PETUNJUK LATIHAN>
Tuliskan kembali tanpa mengubah satu kata pun bagian artikel tentang kebijakan moneter dan fiskal yang dibuka dengan kata-kata berisi "Contoh ketidakharmonisan hubungan" dan ditutup dengan "eksternal yang hebat.".

#### TEKS SUMBER

Postulat Kebijakan Moneter & Fiskal

Senin, 20 Februari 2017 - 07:50 WIB
Postulat Kebijakan Moneter...
Postulat Kebijakan Moneter & Fiskal
A A A
Candra Fajri Ananda
Dekan dan Guru Besar Fakultas Ekonomi dan Bisnis, Universitas Brawijaya

KONSOLIDASI kebijakan moneter dan fiskal bisa diibaratkan seperti sepasang suami-istri yang sifatnya cenderung saling melengkapi. Teori ekonomi model IS-LM yang diunggah Richard Hicks dan Alvin H Hansen menjadi bukti sahih bagaimana kedua kebijakan bekerja menentukan keseimbangan pasar barang dan pasar modal.

Jika peran kedua kebijakan mampu berjalan secara harmonis dan efisien yang sesuai dengan karakter masing-masing, hasilnya akan dapat secara signifikan mendukung percepatan tahapan pembangunan. Namun riwayat konsolidasi keduanya tidak selalu berjalan mulus.

Dengan latar belakang bidang yang sangat kontras, negara kita pernah mengalami perception gap di antara kebijakan moneter dan fiskal. Hasilnya mudah ditebak, iklim pasar cenderung tidak harmonis dan serba-membingungkan hingga pada akhirnya situasi menjadi serbarunyam dan ikut mengantarkan perekonomian Indonesia ke dalam masa-masa krisis.

Contoh ketidakharmonisan hubungan antara sektor moneter dan fiskal pernah terjadi pada saat krisis tahun 1998 dan 2008. Kebetulan kedua contoh tersebut bermula dari kondisi sektor moneter yang pada saat itu menghadapi guncangan eksternal yang hebat.

Efek krisis di beberapa negara mitra ekonomi utama membuat nilai tukar rupiah menurun drastis dan merembet pada neraca perdagangan ekspor-impor yang ikut-ikutan anjlok. Akibatnya komoditas-komoditas andalan ekspor beserta dengan industri yang selama ini mengandalkan bahan baku impor ikut terhambat laju produktivitasnya.

Efek berikutnya terus mengalir terhadap tingkat pendapatan dan konsumsi masyarakat serta hasil penerimaan dari pajak yang kian lemah. Pemerintah semakin mengandalkan utang dari luar negeri dan swasta untuk menutup defisit fiskal.

Dana utang ternyata tidak banyak membantu perekonomian karena pemerintah relatif gagal membangun manajemen pengelolaan utang dan terjadi bocor di mana-mana sehingga banyak masalah fundamental yang tidak teratasi.

########
#### CUPLIKAN MATERI

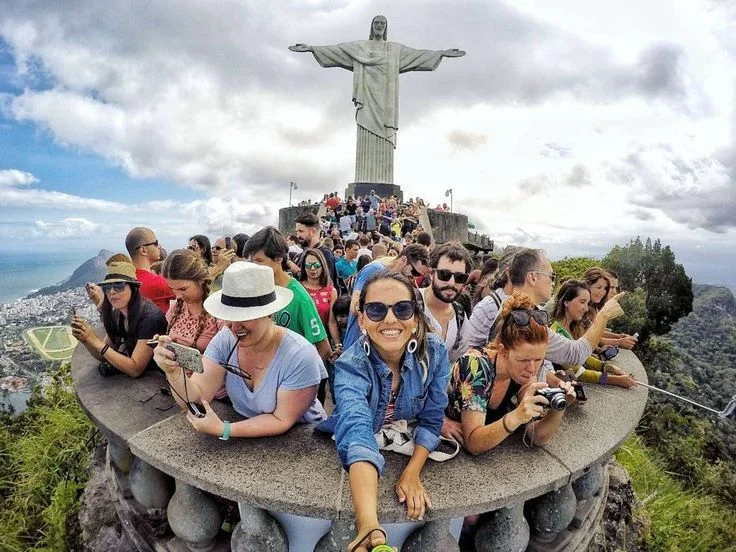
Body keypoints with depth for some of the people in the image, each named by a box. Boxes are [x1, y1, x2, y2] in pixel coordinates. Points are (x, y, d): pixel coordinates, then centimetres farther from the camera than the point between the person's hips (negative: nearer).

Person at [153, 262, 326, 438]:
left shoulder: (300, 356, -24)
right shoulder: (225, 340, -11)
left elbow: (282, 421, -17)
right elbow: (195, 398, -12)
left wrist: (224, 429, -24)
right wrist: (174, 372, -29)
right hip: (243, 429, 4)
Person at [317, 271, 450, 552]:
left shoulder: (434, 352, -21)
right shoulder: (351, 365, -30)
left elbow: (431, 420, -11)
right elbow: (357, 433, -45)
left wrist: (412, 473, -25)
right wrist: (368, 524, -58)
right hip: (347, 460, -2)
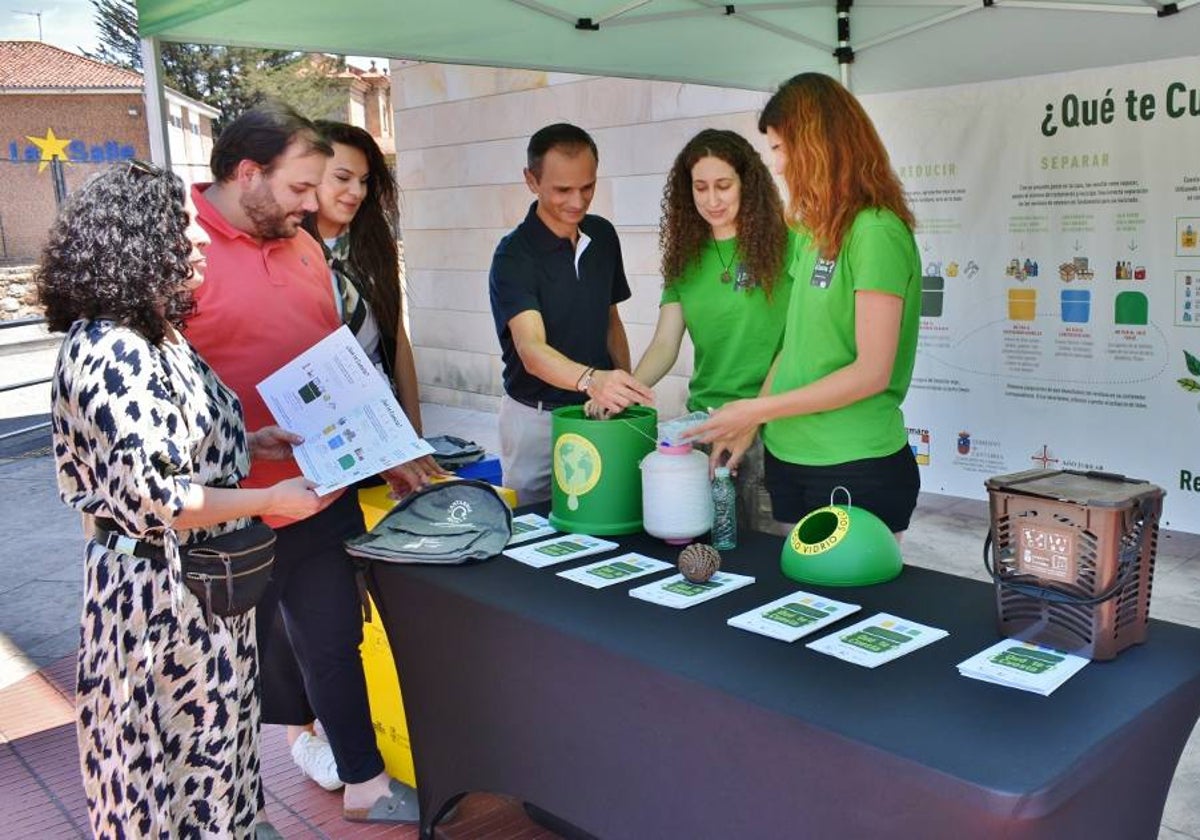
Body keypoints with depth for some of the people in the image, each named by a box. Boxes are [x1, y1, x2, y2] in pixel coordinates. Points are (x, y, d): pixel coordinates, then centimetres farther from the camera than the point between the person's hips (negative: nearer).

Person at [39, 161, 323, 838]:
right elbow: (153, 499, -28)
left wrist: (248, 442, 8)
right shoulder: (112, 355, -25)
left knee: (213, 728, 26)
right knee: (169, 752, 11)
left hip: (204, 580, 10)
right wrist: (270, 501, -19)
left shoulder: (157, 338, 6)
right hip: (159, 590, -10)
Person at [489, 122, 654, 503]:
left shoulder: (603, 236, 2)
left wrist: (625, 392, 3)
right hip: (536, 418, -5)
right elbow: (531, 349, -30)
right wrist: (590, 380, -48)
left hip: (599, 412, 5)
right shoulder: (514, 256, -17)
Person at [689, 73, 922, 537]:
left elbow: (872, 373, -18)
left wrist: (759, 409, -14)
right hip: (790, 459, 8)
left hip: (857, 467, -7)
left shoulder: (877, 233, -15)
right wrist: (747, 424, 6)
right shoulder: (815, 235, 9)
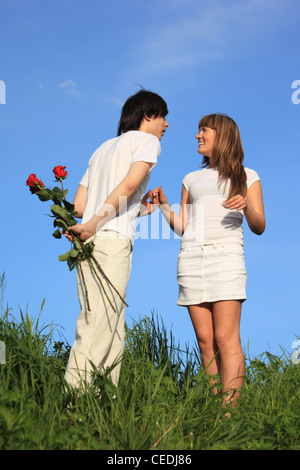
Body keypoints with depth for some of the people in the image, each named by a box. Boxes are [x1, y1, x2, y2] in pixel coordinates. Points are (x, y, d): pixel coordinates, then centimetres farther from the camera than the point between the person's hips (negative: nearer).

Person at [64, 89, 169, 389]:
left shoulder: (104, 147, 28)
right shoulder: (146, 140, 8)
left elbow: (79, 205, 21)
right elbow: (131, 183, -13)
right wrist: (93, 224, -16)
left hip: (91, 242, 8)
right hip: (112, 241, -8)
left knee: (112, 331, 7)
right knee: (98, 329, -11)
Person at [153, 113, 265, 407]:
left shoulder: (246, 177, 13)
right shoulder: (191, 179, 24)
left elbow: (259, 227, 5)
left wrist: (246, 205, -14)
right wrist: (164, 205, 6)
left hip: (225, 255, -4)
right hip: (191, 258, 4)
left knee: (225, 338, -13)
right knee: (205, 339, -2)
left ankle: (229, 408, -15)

########

JAWABAN>
Contoh ketidakharmonisan hubungan antara sektor moneter dan fiskal pernah terjadi pada saat krisis tahun 1998 dan 2008. Kebetulan kedua contoh tersebut bermula dari kondisi sektor moneter yang pada saat itu menghadapi guncangan eksternal yang hebat.